When does PEngines return args/functor format and when does it return plain format?

I’m using: SWI-Prolog version 8.0.2 on Ubuntu Linux 18.04.

I use the predicate below to create the response I send back to Node.JS queries to my PEngines server.

create_response(EventList) :-
		% Accumulate all the temporary data generated during this volley.
		bagof(Event, u_query(temp(Event)), EventList),
		!.
% If the query did not generate any temp elements, then it is an empty report.
create_response([empty_report]) :- !.

It gathers up all the facts I asserted to the Prolog data that were generated during the query and returns that information as the result of the query. As you can see, if there were no facts asserted to the database, the catch-all response [empty_report] is returned.

What I don’t understand is the following: If the bagof() goal succeeds, I get back a list of objects in a list.

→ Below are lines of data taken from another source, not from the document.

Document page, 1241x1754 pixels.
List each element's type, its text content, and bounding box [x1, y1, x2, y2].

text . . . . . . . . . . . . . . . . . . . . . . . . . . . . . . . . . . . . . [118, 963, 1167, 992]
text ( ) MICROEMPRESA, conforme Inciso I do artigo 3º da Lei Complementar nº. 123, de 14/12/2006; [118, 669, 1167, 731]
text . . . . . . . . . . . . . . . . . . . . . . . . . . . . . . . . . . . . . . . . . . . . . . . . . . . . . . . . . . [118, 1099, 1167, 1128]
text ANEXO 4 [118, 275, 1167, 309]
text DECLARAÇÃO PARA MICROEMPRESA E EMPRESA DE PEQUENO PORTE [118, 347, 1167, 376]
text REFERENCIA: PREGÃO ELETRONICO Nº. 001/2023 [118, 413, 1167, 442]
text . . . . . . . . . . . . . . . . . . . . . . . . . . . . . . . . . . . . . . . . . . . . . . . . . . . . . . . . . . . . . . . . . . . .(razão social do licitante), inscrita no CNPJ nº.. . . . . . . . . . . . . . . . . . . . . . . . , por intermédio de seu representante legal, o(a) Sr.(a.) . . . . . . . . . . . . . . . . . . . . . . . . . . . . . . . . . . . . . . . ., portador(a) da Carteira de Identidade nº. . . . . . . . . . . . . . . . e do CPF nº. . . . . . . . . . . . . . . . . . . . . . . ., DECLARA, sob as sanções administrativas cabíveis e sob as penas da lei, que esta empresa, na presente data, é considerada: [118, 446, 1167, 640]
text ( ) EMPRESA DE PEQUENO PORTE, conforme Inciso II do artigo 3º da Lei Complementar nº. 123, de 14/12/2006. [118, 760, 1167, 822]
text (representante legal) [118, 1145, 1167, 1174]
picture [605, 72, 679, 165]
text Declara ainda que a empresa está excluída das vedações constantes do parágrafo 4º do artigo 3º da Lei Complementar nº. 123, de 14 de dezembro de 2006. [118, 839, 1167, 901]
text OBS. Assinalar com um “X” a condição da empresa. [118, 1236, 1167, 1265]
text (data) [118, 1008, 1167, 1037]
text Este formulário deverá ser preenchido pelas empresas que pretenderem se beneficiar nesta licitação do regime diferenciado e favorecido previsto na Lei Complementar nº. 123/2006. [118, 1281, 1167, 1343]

As I mentioned in another thread, that list objects reaches my NodeJS code in some custom format I call the args/functor format that appears to be some kind of meta description of the list of objects bagof() returned. This is not my format. It is something that PEngines appears to do on its own. Because of this I wrote a parser on the NodeJS side to turn that format back into the original object llist without the args/functor decorations. This works fine.

However, for some reason the simpler return that is the result of the second create_response() clause, that of the value [empty_report], does not reach my NodeJS code in args/functor format. It shows up in the result object received by my on-success event handler as just a simple list with the variable name I assigned the response to -> Report: [empty_report]. This causes my parsing code to fail since it is not in args/functor format and that code expects it to be in that format.

Can someone tell me the rules for what causes PEngines to use the args/functor format and at other times, not use it?

First of all, why not simply create_response([])?. Second, stay away from bagof/setof unless you really understand them and need them. They are logically sweet, but often surprise people. For most cases simply use findall/3, which gives far less surprises.

Finally, just call u_query(temp(Event)). That gives you the events one-by-one. If there are many this gets slow, but if you give chunk:1000 as option to ask, you get them in chunks of 1,000 with practically the same performance. If there are really a lot, the UI can indicate such instead of going ballistic.